> Plain-text document sources
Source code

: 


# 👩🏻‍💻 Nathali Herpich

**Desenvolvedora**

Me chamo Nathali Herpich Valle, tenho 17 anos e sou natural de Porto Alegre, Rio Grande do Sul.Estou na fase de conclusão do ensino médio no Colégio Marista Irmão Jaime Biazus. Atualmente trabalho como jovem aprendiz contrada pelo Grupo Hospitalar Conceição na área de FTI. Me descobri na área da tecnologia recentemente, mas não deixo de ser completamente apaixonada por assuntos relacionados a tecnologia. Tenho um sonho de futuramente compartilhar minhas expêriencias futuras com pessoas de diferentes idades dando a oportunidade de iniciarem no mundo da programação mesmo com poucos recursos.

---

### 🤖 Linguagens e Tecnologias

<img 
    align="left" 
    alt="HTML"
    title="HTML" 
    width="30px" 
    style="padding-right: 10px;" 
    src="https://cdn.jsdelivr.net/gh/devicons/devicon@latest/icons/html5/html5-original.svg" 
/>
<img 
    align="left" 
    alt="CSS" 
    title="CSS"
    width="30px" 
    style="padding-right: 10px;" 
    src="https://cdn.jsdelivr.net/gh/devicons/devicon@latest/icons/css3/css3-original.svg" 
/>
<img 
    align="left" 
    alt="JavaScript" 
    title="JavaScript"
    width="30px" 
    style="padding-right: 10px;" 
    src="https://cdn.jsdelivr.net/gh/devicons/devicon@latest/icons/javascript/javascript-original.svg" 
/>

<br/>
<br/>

> Work order
The string "title" may appear in lines of the entries above. Say how many such lines there are, as a number only.

> Result of the task
3